Podczas Marszu Niepodległości jeden z uczestników krzyczał do kamer telewizyjnych, że policjanci to "żydowskie k…". Sprawa trafiła do prokuratury, ta zaś nie dopatrzyła się w tym czynu zabronionego ani zniewagi.
Jak informuje "Gazeta Wyborcza", sprawą zainteresował się Rafał Gaweł z białostockiego Teatru Trzyrzecze, który od dłuższego czasu zajmuje się walką z przejawami ksenofobii w życiu publicznym. Po obejrzeniu relacji z Marszu, sprawę postanowił skierować do Prokuratury Białystok Południe. – Ten mężczyzna nie dość, że nawoływał do nienawiści na tle etnicznym i na tym tle znieważał, to jeszcze lżył funkcjonariuszy, pomawiał ich o branie łapówek.
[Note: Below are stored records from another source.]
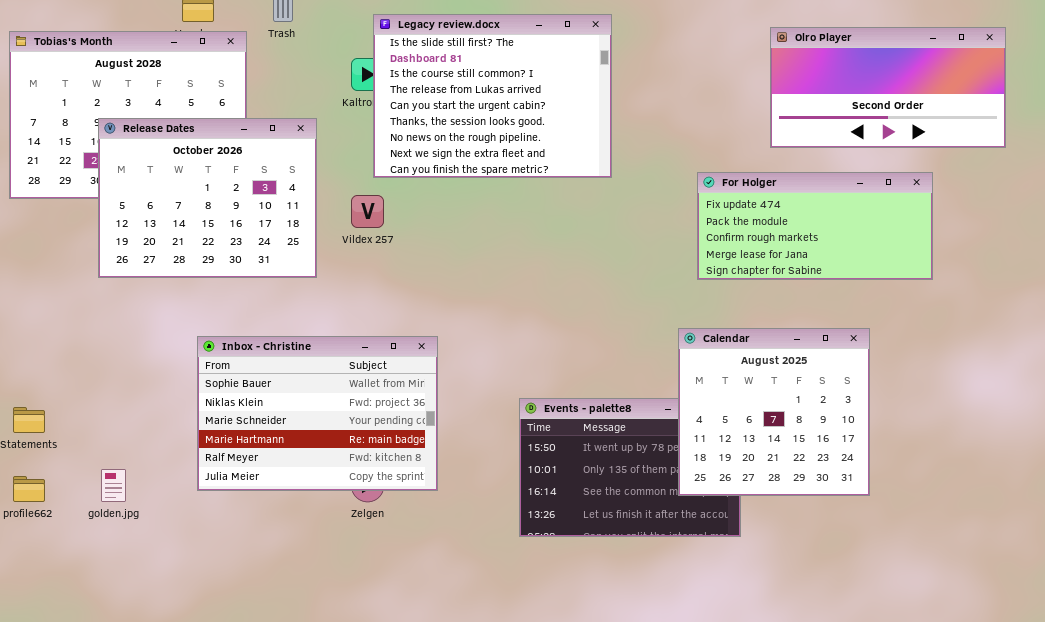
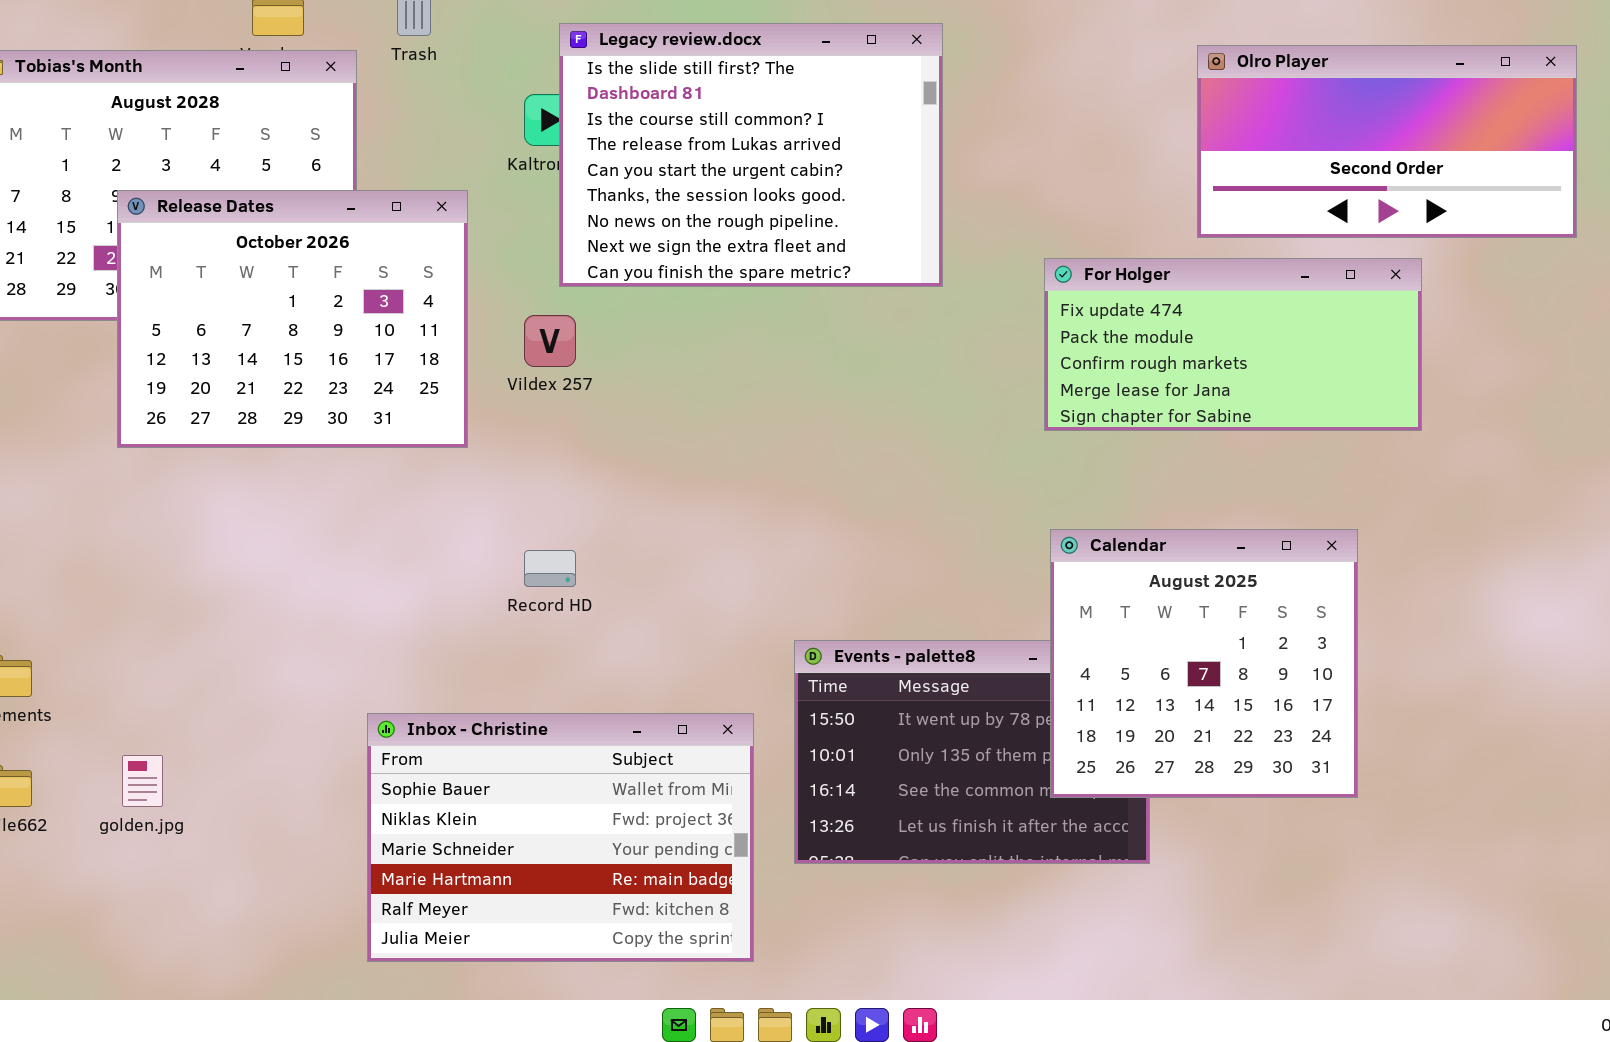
For Holger: [697,172,933,280] -> [1044,258,1422,431], moved
Inbox - Christine: [197,336,438,491] -> [367,713,754,962], moved

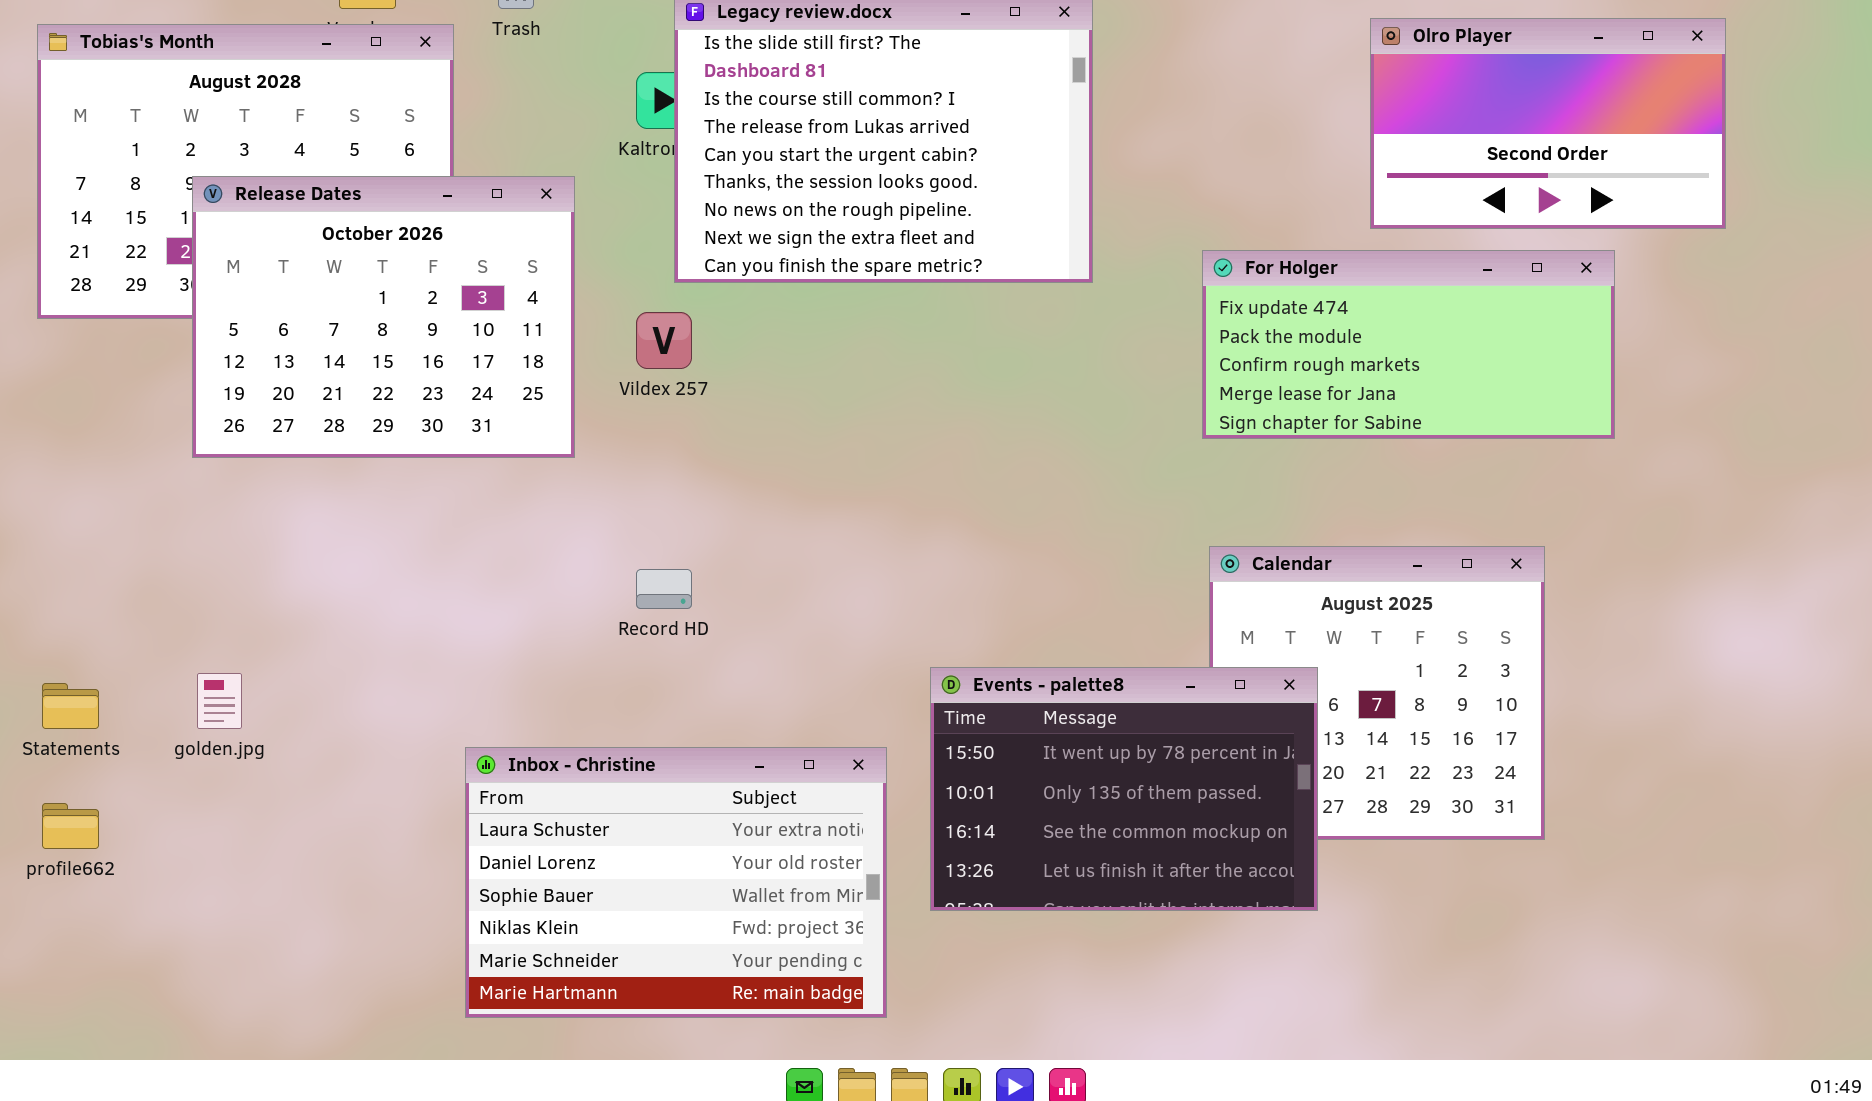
Olro Player: [1197,45,1577,238] -> [1370,18,1726,229], resized
Events - palette8: [794,640,1150,864] -> [930,667,1318,911], raised
Inbox - Christine: [367,713,754,962] -> [465,747,887,1018], scrolled up 2 rows
golden.jpg: [122,755,163,807] -> [197,673,242,729], moved

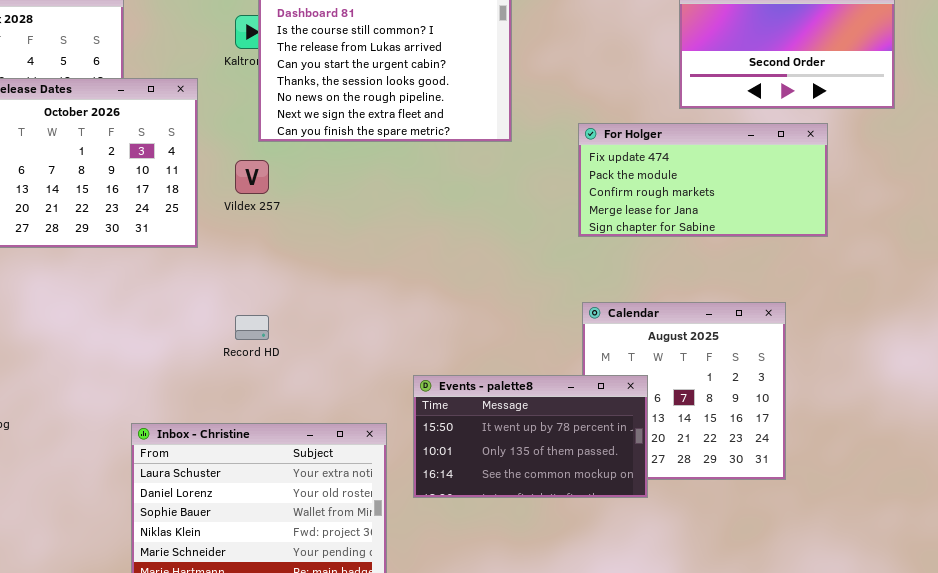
Events - palette8: [930,667,1318,911] -> [413,375,648,498], resized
A wszystko to bardziej niż publicznie, bo w ogólnopolskiej telewizji – powiedział "Gazecie Wyborczej".
Jak się okazało, prokuratura odmówiła dochodzenia w sprawie. – Odmawiam wszczęcia dochodzenia w sprawie (…) nawoływania do nienawiści na tle różnic wyznaniowych oraz publicznego znieważenia grupy ludności z powodu jej przynależności wyznaniowej, wobec stwierdzenia, iż czyn nie nosi znamion czynu zabronionego – napisała w oficjalnym oświadczeniu prokurator Agnieszka Joanna Granatyr.